Space to Grow is having a big impact on schools and communities. These green schoolyards are helping Chicago’s most vulnerable communities become more resilient to flooding and climate change, and are providing much needed green space and shared open space for children, families and communities to be active and engage with nature.

Space to Grow is led by managing partners Healthy Schools Campaign and Openlands, and brings together capital funds and leadership from Chicago Public Schools, the Chicago Department of Water Management and the Metropolitan Water Reclamation District of Greater Chicago. This unique collaboration is dedicated to creating a brighter, greener, healthier future for our city.

By using what’s known as green stormwater infrastructure, Space to Grow schoolyards are helping keep millions and millions of gallons of water out of the sewer system when it rains—especially during the heaviest of storms. This helps reduce neighborhood flooding and basement backups. Space to Grow isn’t the only example of green infrastructure in Chicago—this type of infrastructure is central to Chicago’s climate resilience efforts and many city departments value the benefits of this approach and have developed projects and programs across the city. While there are many long term benefits of green infrastructure—which costs a fraction of traditional infrastructure to install—there is a specialized maintenance plan that comes with these projects.

Last fall, the Space to Grow managing partners initiated an important citywide conversation around coordinating green infrastructure maintenance efforts in Chicago. First through surveys and interviews and then through two citywide convenings, the partners brought together nine city agencies and worked together to identify issues, challenges and opportunities around a coordinated approach to green stormwater infrastructure maintenance. The Mayor’s office has offered to help lead this initiative and will co-convene this work with Healthy Schools Campaign and Openlands.

While city agencies find great value in green infrastructure investments, for a variety of reasons none has been able to develop a truly sustainable model for successfully maintaining these important resources for the long term—an issue facing many cities across the country. Agencies will require some support in order to effectively build and maintain these types of projects—from a workforce that is trained and equipped to do this specialized maintenance, to budgets that adequately address the immediate maintenance costs necessary to ensure success for the long term, to a coordinated approach that allows agencies to share equipment and benefit from economies of scale.
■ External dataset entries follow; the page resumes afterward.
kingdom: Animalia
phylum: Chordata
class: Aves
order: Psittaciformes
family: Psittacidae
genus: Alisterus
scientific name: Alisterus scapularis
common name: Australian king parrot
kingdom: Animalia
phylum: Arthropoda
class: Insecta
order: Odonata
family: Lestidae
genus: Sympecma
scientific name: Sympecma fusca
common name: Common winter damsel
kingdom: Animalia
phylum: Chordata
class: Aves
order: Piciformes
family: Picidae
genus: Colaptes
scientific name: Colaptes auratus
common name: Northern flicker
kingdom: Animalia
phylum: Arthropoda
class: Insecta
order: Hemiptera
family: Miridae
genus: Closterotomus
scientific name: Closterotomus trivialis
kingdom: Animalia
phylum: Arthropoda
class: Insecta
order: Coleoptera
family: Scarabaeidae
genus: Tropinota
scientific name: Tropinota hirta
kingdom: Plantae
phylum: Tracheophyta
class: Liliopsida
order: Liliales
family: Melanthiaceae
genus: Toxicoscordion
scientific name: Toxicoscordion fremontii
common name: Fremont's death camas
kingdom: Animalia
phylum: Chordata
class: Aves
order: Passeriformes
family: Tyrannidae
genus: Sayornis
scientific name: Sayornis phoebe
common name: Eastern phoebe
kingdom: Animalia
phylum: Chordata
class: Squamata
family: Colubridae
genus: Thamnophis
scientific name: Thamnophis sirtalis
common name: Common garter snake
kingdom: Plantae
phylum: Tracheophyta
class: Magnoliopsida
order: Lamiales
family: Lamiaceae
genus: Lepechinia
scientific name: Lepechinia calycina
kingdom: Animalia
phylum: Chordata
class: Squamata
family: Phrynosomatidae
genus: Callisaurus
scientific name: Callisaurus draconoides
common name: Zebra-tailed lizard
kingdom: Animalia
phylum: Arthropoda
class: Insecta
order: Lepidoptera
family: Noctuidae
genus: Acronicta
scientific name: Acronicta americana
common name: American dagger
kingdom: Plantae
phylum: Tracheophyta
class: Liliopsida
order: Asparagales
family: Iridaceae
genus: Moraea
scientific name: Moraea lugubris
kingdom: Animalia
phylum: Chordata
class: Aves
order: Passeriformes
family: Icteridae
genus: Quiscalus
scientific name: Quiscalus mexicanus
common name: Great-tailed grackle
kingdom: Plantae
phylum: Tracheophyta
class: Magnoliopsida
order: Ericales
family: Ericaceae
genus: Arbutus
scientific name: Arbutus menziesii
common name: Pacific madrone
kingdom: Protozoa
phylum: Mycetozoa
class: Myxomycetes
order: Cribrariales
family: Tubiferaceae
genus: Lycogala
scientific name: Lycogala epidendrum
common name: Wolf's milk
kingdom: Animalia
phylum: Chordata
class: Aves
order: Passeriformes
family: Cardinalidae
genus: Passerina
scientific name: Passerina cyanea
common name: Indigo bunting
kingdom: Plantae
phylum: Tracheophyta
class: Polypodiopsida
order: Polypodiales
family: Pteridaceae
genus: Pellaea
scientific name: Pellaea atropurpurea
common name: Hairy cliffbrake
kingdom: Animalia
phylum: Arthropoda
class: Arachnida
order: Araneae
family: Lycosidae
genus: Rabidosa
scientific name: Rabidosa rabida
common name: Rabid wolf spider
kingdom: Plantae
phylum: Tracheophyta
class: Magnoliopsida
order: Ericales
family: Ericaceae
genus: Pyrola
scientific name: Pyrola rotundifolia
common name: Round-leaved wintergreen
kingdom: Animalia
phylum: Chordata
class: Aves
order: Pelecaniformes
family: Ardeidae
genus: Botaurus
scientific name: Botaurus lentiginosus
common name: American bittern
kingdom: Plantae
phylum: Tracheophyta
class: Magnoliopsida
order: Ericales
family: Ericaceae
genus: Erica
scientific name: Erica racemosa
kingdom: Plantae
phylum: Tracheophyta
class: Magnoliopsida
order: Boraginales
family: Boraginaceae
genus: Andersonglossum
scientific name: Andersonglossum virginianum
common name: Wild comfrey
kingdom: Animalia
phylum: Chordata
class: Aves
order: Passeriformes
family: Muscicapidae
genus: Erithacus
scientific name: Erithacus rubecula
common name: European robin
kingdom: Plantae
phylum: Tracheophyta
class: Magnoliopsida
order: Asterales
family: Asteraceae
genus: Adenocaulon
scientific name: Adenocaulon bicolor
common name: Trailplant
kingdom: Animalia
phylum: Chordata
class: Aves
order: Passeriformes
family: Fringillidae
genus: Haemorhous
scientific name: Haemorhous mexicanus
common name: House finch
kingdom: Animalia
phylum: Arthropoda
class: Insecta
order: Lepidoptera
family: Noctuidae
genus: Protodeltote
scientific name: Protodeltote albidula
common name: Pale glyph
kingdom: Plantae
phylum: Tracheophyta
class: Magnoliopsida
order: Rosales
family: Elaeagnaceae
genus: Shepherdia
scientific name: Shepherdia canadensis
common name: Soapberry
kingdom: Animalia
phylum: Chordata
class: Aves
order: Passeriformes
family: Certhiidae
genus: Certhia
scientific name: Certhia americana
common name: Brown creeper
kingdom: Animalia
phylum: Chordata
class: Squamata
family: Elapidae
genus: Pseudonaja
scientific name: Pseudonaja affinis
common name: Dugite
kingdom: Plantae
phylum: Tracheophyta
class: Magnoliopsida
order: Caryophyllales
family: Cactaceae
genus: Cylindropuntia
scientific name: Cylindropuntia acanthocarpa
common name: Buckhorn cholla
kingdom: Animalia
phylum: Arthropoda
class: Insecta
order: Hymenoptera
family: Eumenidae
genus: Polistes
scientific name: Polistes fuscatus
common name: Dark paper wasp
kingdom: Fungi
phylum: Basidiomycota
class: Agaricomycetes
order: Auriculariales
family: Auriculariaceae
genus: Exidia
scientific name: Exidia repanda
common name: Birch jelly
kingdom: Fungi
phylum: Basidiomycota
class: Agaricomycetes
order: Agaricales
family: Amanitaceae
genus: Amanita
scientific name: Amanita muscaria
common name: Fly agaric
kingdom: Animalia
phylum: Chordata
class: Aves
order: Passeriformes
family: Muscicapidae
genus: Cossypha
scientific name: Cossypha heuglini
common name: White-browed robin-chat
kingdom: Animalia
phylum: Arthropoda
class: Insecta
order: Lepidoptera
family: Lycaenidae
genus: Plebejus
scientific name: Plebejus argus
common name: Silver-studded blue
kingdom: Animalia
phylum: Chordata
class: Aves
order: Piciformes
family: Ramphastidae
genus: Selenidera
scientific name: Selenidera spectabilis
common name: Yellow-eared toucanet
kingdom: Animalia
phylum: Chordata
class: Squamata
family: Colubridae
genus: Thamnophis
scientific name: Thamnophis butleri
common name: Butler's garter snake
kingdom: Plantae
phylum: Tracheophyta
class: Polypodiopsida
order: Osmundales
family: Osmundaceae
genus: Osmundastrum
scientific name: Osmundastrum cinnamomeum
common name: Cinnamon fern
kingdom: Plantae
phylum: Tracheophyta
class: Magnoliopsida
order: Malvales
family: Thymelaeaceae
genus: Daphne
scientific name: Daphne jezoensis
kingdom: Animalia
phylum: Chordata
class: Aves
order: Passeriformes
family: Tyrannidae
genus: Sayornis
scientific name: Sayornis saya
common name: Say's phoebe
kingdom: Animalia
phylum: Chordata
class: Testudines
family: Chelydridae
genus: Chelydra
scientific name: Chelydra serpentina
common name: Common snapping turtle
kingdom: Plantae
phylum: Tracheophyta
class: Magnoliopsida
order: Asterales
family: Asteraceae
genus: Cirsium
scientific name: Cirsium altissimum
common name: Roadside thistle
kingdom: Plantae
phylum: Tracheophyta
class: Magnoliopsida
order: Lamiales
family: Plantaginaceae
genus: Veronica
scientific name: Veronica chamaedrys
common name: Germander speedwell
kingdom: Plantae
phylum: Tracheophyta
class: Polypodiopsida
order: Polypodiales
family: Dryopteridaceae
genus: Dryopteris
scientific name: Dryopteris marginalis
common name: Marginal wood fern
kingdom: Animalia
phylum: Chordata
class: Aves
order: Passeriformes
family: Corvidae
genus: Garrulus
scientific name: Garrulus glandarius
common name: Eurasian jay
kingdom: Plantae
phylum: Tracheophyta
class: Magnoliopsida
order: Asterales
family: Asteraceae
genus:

All agree that green infrastructure must be treated as thoughtfully as would any traditional infrastructure project and that the biggest barriers to this are an adequate, shared funding source and a well-trained labor force that could provide consistent maintenance for all city agencies.

The agency partners agreed on some tangible and important next steps, including a coordinated mapping effort that has already begun to document the existing inventory of green infrastructure throughout the city. This will help determine the labor needs and potential cost to maintaining the current inventory as well as any future projects.

This is just the beginning of what will be an important effort as Chicago makes green stormwater infrastructure a central element of its climate resilience efforts moving forward.